-- Start of Input material --

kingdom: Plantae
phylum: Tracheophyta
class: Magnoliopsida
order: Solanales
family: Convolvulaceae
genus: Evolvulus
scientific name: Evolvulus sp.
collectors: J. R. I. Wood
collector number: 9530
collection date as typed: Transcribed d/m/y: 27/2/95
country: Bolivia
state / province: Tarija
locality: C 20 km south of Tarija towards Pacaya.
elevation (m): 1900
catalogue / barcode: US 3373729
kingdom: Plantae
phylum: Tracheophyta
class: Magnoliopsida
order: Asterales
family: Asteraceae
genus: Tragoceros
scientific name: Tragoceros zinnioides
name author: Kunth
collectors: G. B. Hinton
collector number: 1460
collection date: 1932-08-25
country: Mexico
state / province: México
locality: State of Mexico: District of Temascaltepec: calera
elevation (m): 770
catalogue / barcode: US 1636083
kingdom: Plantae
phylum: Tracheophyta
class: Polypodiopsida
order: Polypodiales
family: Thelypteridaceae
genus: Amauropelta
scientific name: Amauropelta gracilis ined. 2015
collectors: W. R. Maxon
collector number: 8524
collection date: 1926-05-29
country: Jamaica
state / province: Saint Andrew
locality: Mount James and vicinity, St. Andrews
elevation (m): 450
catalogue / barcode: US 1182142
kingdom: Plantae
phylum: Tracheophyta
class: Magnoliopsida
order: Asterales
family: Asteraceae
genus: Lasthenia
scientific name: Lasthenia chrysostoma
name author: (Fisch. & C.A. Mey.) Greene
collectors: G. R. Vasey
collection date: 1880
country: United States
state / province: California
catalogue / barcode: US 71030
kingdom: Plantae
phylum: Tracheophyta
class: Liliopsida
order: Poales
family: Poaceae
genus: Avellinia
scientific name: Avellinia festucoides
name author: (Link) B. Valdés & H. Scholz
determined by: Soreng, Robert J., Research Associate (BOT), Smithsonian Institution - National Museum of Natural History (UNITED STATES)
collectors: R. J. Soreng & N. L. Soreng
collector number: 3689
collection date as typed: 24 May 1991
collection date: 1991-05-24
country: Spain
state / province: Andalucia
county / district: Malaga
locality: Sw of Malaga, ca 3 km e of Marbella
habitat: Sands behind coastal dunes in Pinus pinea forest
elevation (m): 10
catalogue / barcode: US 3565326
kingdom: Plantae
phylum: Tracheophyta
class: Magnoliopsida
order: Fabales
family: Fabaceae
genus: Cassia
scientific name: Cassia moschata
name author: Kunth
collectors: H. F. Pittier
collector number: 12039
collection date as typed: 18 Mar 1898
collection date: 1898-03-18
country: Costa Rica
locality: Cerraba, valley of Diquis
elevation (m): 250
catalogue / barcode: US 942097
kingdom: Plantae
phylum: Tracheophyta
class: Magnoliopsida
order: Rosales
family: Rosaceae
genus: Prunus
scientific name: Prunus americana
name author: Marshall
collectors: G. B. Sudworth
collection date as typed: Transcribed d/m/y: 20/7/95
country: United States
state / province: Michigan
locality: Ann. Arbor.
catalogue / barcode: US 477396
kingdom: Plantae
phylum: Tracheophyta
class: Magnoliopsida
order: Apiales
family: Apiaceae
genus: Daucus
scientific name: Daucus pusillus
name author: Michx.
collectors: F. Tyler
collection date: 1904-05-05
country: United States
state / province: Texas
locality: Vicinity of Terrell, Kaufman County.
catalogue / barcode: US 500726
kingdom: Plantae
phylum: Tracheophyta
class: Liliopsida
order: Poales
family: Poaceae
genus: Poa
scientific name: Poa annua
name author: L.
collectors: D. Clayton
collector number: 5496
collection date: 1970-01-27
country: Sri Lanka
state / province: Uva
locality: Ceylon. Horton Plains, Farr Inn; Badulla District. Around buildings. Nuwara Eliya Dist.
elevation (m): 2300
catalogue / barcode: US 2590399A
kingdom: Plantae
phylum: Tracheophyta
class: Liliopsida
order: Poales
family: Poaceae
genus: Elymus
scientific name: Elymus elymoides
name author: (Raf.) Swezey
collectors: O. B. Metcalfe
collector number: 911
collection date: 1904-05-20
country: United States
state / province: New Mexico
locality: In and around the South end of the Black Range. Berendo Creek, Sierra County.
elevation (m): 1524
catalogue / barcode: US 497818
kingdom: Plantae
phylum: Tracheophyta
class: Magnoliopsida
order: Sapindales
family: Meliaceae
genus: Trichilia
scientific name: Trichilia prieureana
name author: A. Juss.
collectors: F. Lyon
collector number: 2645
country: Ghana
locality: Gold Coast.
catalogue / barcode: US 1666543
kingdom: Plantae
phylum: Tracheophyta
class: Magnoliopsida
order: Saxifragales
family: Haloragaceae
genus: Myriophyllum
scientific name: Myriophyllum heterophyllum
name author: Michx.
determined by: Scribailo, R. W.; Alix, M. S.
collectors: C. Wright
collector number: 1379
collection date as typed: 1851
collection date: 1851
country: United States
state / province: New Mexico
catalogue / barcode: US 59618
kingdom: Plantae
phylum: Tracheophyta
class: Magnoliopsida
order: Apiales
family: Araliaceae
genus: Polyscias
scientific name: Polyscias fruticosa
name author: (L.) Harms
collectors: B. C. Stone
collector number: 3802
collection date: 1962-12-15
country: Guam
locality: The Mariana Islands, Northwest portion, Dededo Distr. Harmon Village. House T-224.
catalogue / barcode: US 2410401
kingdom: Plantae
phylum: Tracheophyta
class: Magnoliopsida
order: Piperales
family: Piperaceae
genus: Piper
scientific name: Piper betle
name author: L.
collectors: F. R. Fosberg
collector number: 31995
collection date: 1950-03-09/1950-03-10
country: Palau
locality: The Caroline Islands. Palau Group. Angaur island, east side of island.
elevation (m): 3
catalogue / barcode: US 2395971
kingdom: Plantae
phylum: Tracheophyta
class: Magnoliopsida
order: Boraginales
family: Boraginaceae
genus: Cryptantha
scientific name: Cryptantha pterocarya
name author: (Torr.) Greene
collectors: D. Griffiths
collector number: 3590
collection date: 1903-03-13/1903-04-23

-- End of Input material --

Task brief: Set out all the lines above as a numbered list, omitting any blank lines.

Final answer:
1. kingdom: Plantae
2. phylum: Tracheophyta
3. class: Magnoliopsida
4. order: Solanales
5. family: Convolvulaceae
6. genus: Evolvulus
7. scientific name: Evolvulus sp.
8. collectors: J. R. I. Wood
9. collector number: 9530
10. collection date as typed: Transcribed d/m/y: 27/2/95
11. country: Bolivia
12. state / province: Tarija
13. locality: C 20 km south of Tarija towards Pacaya.
14. elevation (m): 1900
15. catalogue / barcode: US 3373729
16. kingdom: Plantae
17. phylum: Tracheophyta
18. class: Magnoliopsida
19. order: Asterales
20. family: Asteraceae
21. genus: Tragoceros
22. scientific name: Tragoceros zinnioides
23. name author: Kunth
24. collectors: G. B. Hinton
25. collector number: 1460
26. collection date: 1932-08-25
27. country: Mexico
28. state / province: México
29. locality: State of Mexico: District of Temascaltepec: calera
30. elevation (m): 770
31. catalogue / barcode: US 1636083
32. kingdom: Plantae
33. phylum: Tracheophyta
34. class: Polypodiopsida
35. order: Polypodiales
36. family: Thelypteridaceae
37. genus: Amauropelta
38. scientific name: Amauropelta gracilis ined. 2015
39. collectors: W. R. Maxon
40. collector number: 8524
41. collection date: 1926-05-29
42. country: Jamaica
43. state / province: Saint Andrew
44. locality: Mount James and vicinity, St. Andrews
45. elevation (m): 450
46. catalogue / barcode: US 1182142
47. kingdom: Plantae
48. phylum: Tracheophyta
49. class: Magnoliopsida
50. order: Asterales
51. family: Asteraceae
52. genus: Lasthenia
53. scientific name: Lasthenia chrysostoma
54. name author: (Fisch. & C.A. Mey.) Greene
55. collectors: G. R. Vasey
56. collection date: 1880
57. country: United States
58. state / province: California
59. catalogue / barcode: US 71030
60. kingdom: Plantae
61. phylum: Tracheophyta
62. class: Liliopsida
63. order: Poales
64. family: Poaceae
65. genus: Avellinia
66. scientific name: Avellinia festucoides
67. name author: (Link) B. Valdés & H. Scholz
68. determined by: Soreng, Robert J., Research Associate (BOT), Smithsonian Institution - National Museum of Natural History (UNITED STATES)
69. collectors: R. J. Soreng & N. L. Soreng
70. collector number: 3689
71. collection date as typed: 24 May 1991
72. collection date: 1991-05-24
73. country: Spain
74. state / province: Andalucia
75. county / district: Malaga
76. locality: Sw of Malaga, ca 3 km e of Marbella
77. habitat: Sands behind coastal dunes in Pinus pinea forest
78. elevation (m): 10
79. catalogue / barcode: US 3565326
80. kingdom: Plantae
81. phylum: Tracheophyta
82. class: Magnoliopsida
83. order: Fabales
84. family: Fabaceae
85. genus: Cassia
86. scientific name: Cassia moschata
87. name author: Kunth
88. collectors: H. F. Pittier
89. collector number: 12039
90. collection date as typed: 18 Mar 1898
91. collection date: 1898-03-18
92. country: Costa Rica
93. locality: Cerraba, valley of Diquis
94. elevation (m): 250
95. catalogue / barcode: US 942097
96. kingdom: Plantae
97. phylum: Tracheophyta
98. class: Magnoliopsida
99. order: Rosales
100. family: Rosaceae
101. genus: Prunus
102. scientific name: Prunus americana
103. name author: Marshall
104. collectors: G. B. Sudworth
105. collection date as typed: Transcribed d/m/y: 20/7/95
106. country: United States
107. state / province: Michigan
108. locality: Ann. Arbor.
109. catalogue / barcode: US 477396
110. kingdom: Plantae
111. phylum: Tracheophyta
112. class: Magnoliopsida
113. order: Apiales
114. family: Apiaceae
115. genus: Daucus
116. scientific name: Daucus pusillus
117. name author: Michx.
118. collectors: F. Tyler
119. collection date: 1904-05-05
120. country: United States
121. state / province: Texas
122. locality: Vicinity of Terrell, Kaufman County.
123. catalogue / barcode: US 500726
124. kingdom: Plantae
125. phylum: Tracheophyta
126. class: Liliopsida
127. order: Poales
128. family: Poaceae
129. genus: Poa
130. scientific name: Poa annua
131. name author: L.
132. collectors: D. Clayton
133. collector number: 5496
134. collection date: 1970-01-27
135. country: Sri Lanka
136. state / province: Uva
137. locality: Ceylon. Horton Plains, Farr Inn; Badulla District. Around buildings. Nuwara Eliya Dist.
138. elevation (m): 2300
139. catalogue / barcode: US 2590399A
140. kingdom: Plantae
141. phylum: Tracheophyta
142. class: Liliopsida
143. order: Poales
144. family: Poaceae
145. genus: Elymus
146. scientific name: Elymus elymoides
147. name author: (Raf.) Swezey
148. collectors: O. B. Metcalfe
149. collector number: 911
150. collection date: 1904-05-20
151. country: United States
152. state / province: New Mexico
153. locality: In and around the South end of the Black Range. Berendo Creek, Sierra County.
154. elevation (m): 1524
155. catalogue / barcode: US 497818
156. kingdom: Plantae
157. phylum: Tracheophyta
158. class: Magnoliopsida
159. order: Sapindales
160. family: Meliaceae
161. genus: Trichilia
162. scientific name: Trichilia prieureana
163. name author: A. Juss.
164. collectors: F. Lyon
165. collector number: 2645
166. country: Ghana
167. locality: Gold Coast.
168. catalogue / barcode: US 1666543
169. kingdom: Plantae
170. phylum: Tracheophyta
171. class: Magnoliopsida
172. order: Saxifragales
173. family: Haloragaceae
174. genus: Myriophyllum
175. scientific name: Myriophyllum heterophyllum
176. name author: Michx.
177. determined by: Scribailo, R. W.; Alix, M. S.
178. collectors: C. Wright
179. collector number: 1379
180. collection date as typed: 1851
181. collection date: 1851
182. country: United States
183. state / province: New Mexico
184. catalogue / barcode: US 59618
185. kingdom: Plantae
186. phylum: Tracheophyta
187. class: Magnoliopsida
188. order: Apiales
189. family: Araliaceae
190. genus: Polyscias
191. scientific name: Polyscias fruticosa
192. name author: (L.) Harms
193. collectors: B. C. Stone
194. collector number: 3802
195. collection date: 1962-12-15
196. country: Guam
197. locality: The Mariana Islands, Northwest portion, Dededo Distr. Harmon Village. House T-224.
198. catalogue / barcode: US 2410401
199. kingdom: Plantae
200. phylum: Tracheophyta
201. class: Magnoliopsida
202. order: Piperales
203. family: Piperaceae
204. genus: Piper
205. scientific name: Piper betle
206. name author: L.
207. collectors: F. R. Fosberg
208. collector number: 31995
209. collection date: 1950-03-09/1950-03-10
210. country: Palau
211. locality: The Caroline Islands. Palau Group. Angaur island, east side of island.
212. elevation (m): 3
213. catalogue / barcode: US 2395971
214. kingdom: Plantae
215. phylum: Tracheophyta
216. class: Magnoliopsida
217. order: Boraginales
218. family: Boraginaceae
219. genus: Cryptantha
220. scientific name: Cryptantha pterocarya
221. name author: (Torr.) Greene
222. collectors: D. Griffiths
223. collector number: 3590
224. collection date: 1903-03-13/1903-04-23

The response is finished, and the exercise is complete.